Someone brought a box of coins in today. It contained various cupro-nickel crowns, some decimal sets (as given out to every British schoolchild when we went decimal), a selection of creased ten-shilling notes and a few foreign coins. They were worth about £8. Fortunately there was a sovereign in the box, which is worth around £300 at the moment. You would have thought they would be pleased, but no, not a flicker. Not a hint of a ghost of a smile. They took all the stuff away.
Fortunately the day improved when I turned WordPress on and read a message from a new cousin who has found me via my family history posts. I really must get my family history stuff sorted out.
I’m now watching the Great British Bake Off, and have offered to make Julia a cake to celebrate our 31st Wedding Anniversary. She laughed. Ironically. It’s possible she remembers the last time I baked. You may remember the Courgette Cake from a few years ago. I’m trying to forget it. Anyway, we agreed that we could probably celebrate the anniversary without cake.
In the morning I looked up the recipient of a medal someone had brought into the shop yesterday. He had joined up in 1914 and served in France with one of the public school battalions – they were like Pals Battalions but composed of men from public schools. In early 1916 his battalion was disbanded and they were sent off to get commissions. He returned to France, won the Military Cross and was killed in action in early 1917. The address on his medal card shows his father as next of kin, though there is a pension record card, implying that he was married. There is also a record of him sailing to America in 1912, though he was obviously back by 1914 to enlist.
It all becomes clear when you look into the newspaper archive. He has a distinctive name and it crops up in three newspapers in 1912. It seems he was in a sanitarium with TB and became very friendly with one of the nurses, very friendly…
When she became pregnant he promised to marry her but instead, left for the USA. The three newspapers carried details of court proceedings where he was ordered to pay three shillings and sixpence a week for his daughter’s maintenance until she was sixteen, which explains the military pension.
It just goes to show what you can find, even if the story is over 100 years old.
Amazing story. I like these. I’ve never baked a cake.
🙂 But you have set a crossword – you can’t be expected to bake too.
🙂
That is some story! Happy anniversary! I am not a very good cake maker either, which is fine with me because I prefer pie. 😉
As with Lavinia – better to write than bake cakes!
Wishing you and Julia a happy upcoming 31st anniversary! I don’t think I have ever baked a cake.
Thank you. Refreshing to hear from someone who has never baked a cake – much better to sing than bake!
I admit to baking muffins and banana bread, but it has been a long time. 🙂
🙂
I enjoyed the bake off but it doesn’t tempt me to make cakes. I stop at biscuits. They have got a good ‘cast’ this year.
Interesting research on your medallist.
I think they let the wrong one go this time. She baked one bad cake. The other likely evictee is intensely irritating every week and that, in my view, is worse than one soggy cake.
Biscuits still need skill, as some of my efforts prove. By omission.

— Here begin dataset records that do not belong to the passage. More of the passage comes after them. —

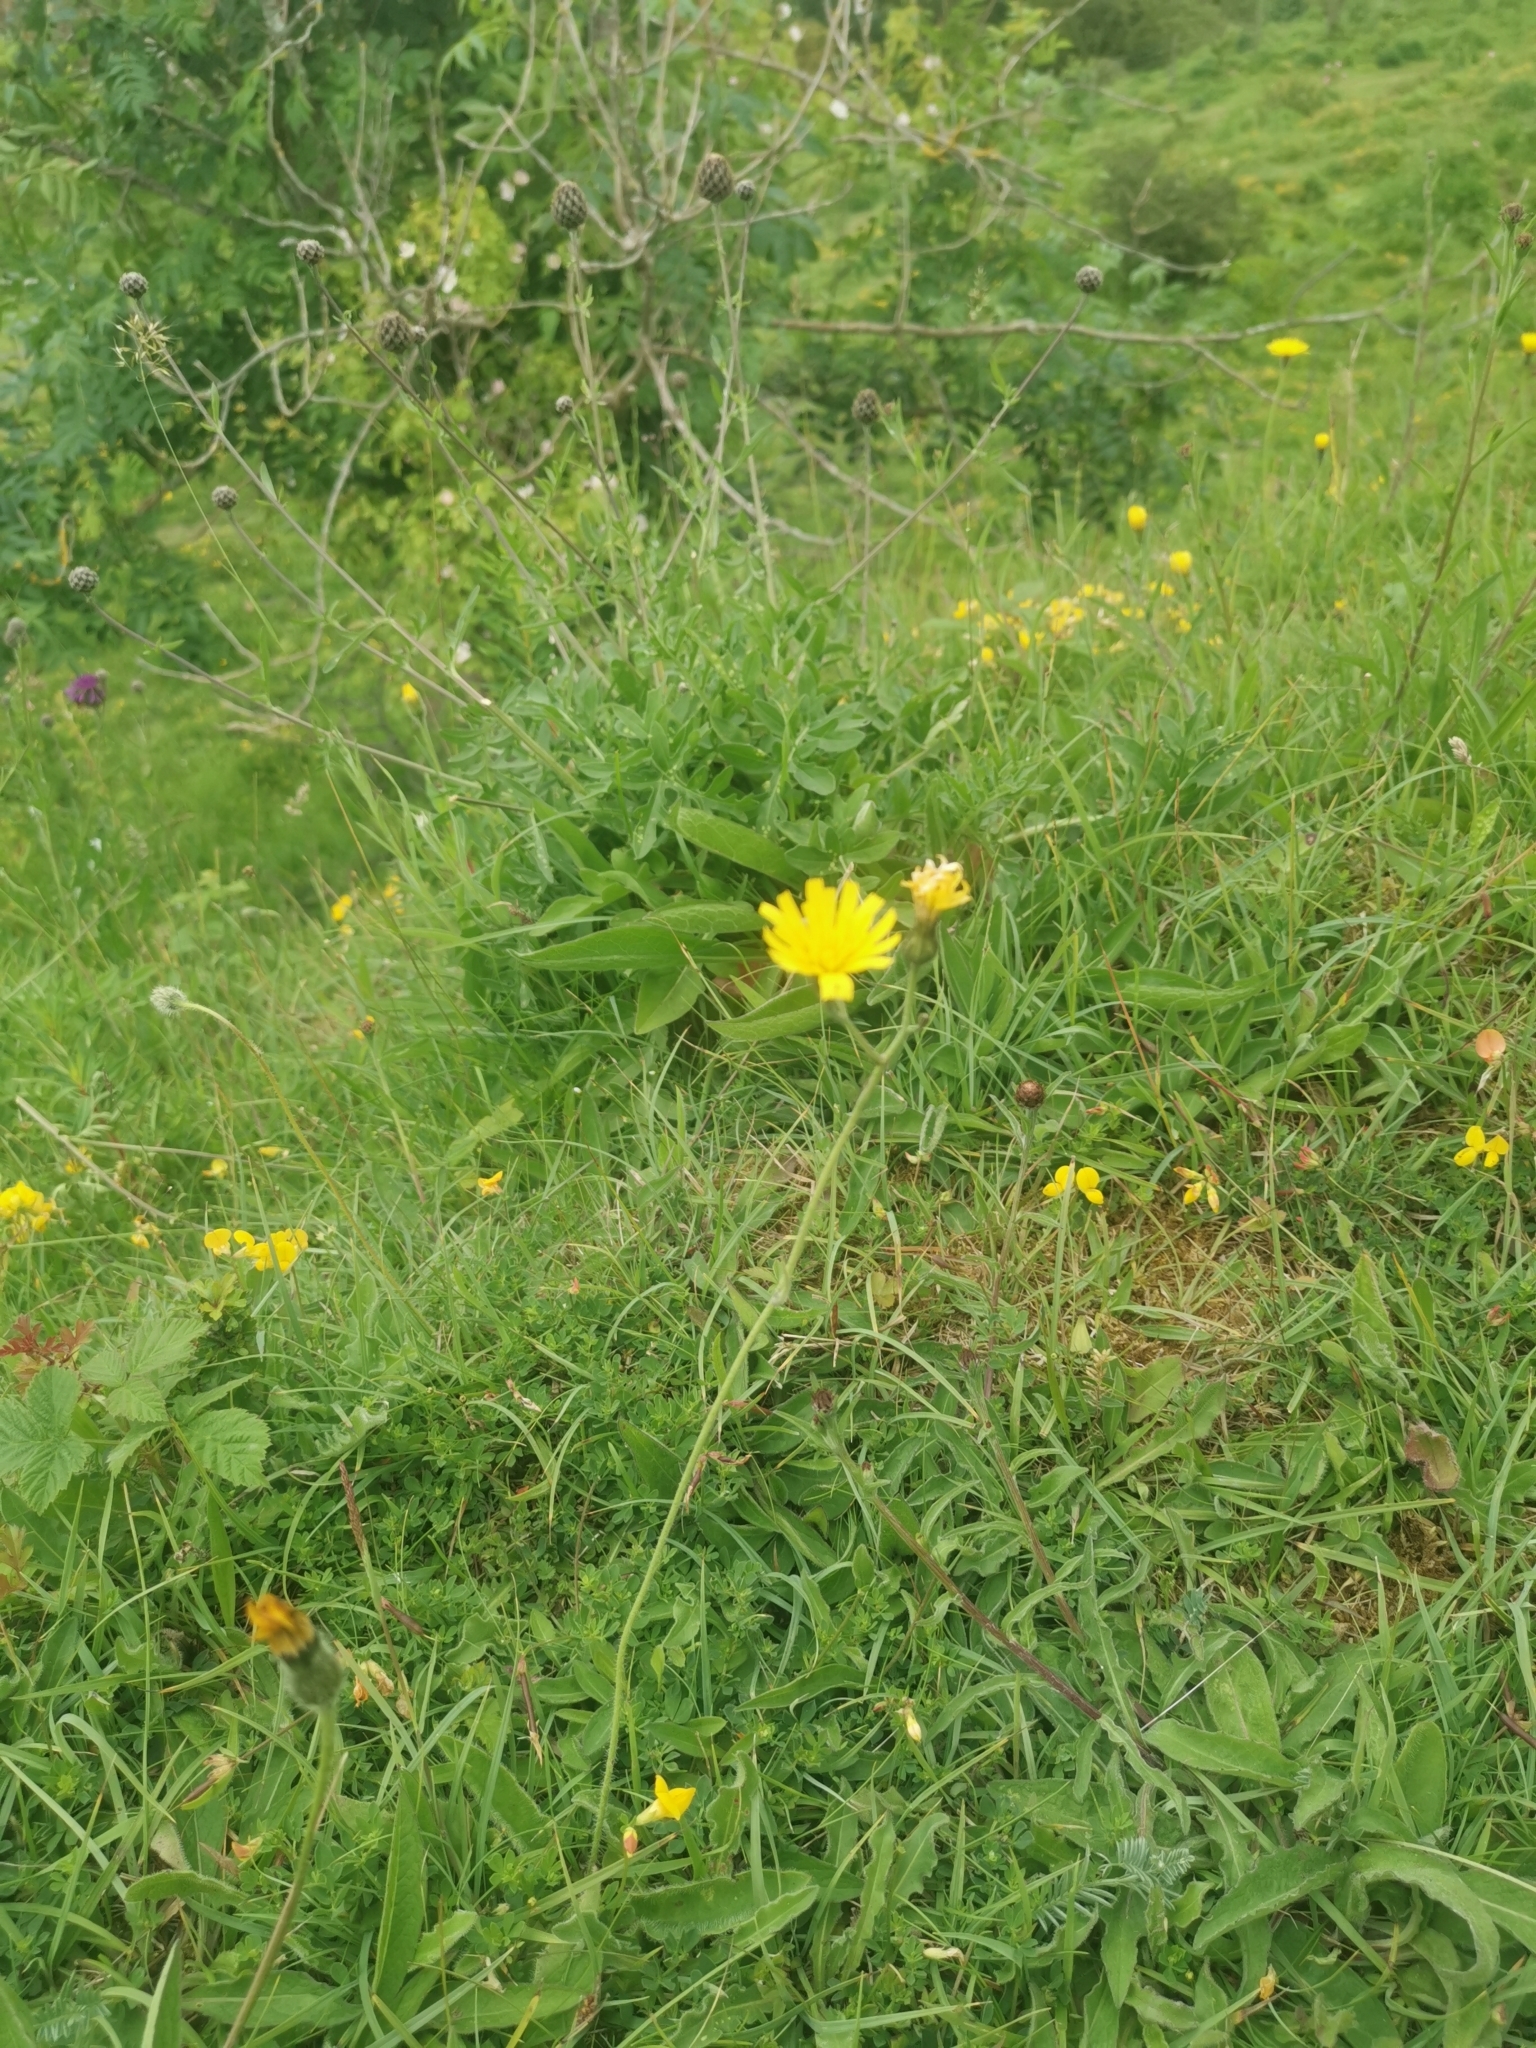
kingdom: Plantae
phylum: Tracheophyta
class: Magnoliopsida
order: Asterales
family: Asteraceae
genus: Hypochaeris
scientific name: Hypochaeris radicata
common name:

If only I could go back to the point in time when the bitter ex-metal work teacher/careers master stopped my ambitions to be a history teacher by shouting “everybody says teaching when they can’t think of anything, don’t waste my time”.
Would I trade my miserable and unsuccessful life for the teaching career I wanted?
That’s worth a post of its own…
It depends on how good a teacher you would have been. My report card says: Could have done better. This is a source of dissatisfaction to me when looking back.
That depends on what standard you measure yourself against. I imagine your “could do better” was measured against a high standard and that you did a large amount of good in your career.
I delivered a couple of hundred sessions to kids when we were on the farm and had complaints about three or four of them. One because a parent took exception to something I muttered to myself, two for being a bit sharp with the kids and I’m sure there was a fourth but I can’t remember what it was about. Those are the ones that I dwell on, I admit, but I did deliver some good sessions too and taught a lot of kids some useful stuff about baking, pizza, soup, foraging and easting worms.
Eating worms sounds like a good lesson.
Fed to Maori chieftains as a delicacy…
Ah, The Great British Bake Off – that is a popular one here on Netflix. I haven’t watched it yet, because with my husband, myself and my 22 year old daughter in the house, we have to watch what suits us all (very little). Laney and I like “Call the Midwives,” but turn it off when Michael walks in. Michael and I watch “Frasier.” The whole family (all kids included) like “The Office.”
So interesting about the search you did! I thought that the internet only tracked our current every move. I didn’t know that the pre-internet goings on was all on there too. Sheesh. And they didn’t even know they had to behave themselves because it would be online forever.